Attack transports, a variant of ocean-going troopship adapted to transporting invasion forces ashore, carry their own fleet of landing craft. Landing ships beach themselves and bring their troops directly ashore.
Ships to transport troops were already used in Antiquity. Ancient Rome used the navis lusoria, a small vessel powered by rowers and sail, to move soldiers on the Rhine and Danube.
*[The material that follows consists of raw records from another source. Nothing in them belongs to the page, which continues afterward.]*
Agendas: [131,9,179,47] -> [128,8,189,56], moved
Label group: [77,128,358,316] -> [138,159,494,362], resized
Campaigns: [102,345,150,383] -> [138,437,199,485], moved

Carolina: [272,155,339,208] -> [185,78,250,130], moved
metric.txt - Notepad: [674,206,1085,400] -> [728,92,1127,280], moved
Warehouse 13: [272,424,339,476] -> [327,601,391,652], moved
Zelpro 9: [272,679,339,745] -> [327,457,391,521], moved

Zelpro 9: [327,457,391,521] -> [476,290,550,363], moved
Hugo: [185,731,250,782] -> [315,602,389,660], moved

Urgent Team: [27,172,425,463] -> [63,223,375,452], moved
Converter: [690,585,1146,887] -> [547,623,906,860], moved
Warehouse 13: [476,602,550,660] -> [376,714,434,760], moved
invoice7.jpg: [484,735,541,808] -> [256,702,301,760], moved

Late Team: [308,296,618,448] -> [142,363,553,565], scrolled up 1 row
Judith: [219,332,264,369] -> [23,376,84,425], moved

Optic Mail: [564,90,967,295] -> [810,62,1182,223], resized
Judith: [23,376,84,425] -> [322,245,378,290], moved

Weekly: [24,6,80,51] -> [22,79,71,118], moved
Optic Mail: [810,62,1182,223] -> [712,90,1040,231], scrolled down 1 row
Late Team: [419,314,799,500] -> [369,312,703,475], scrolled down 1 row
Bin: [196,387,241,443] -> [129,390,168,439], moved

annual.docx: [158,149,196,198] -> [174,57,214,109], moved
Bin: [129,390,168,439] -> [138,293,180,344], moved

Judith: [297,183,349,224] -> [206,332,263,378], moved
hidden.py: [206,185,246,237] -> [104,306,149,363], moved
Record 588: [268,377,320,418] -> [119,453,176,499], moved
The modern troopship has as long a history as passenger ships do, as most maritime nations enlisted their support in military operations (either by leasing the vessels or by impressing them into service) when their normal naval forces were deemed insufficient for the task. In the 19th century, navies frequently chartered civilian ocean liners, and from the start of the 20th century painted them gray and added a degree of armament; their speed, originally intended to minimize passage time for civilian user, proved valuable for outrunning submarines and enemy surface cruisers in war. HMT Olympic even rammed and sank a U-boat during one of its wartime crossings. Individual liners capable of exceptionally high speed transited without escorts; smaller or older liners with poorer performance were protected by operating in convoys.
Most major naval powers in the late 19th and early 20th centuries provided their domestic passenger lines with subsidies to ensure ships capable of transporting troops would be available during wartime. The British government aided both Cunard and the White Star Line to construct the liners RMS Mauretania, RMS Aquitania, RMS Olympic, RMS Britannic. When the vulnerability of these ships to return fire was realized most were used instead as troopship or hospital ships.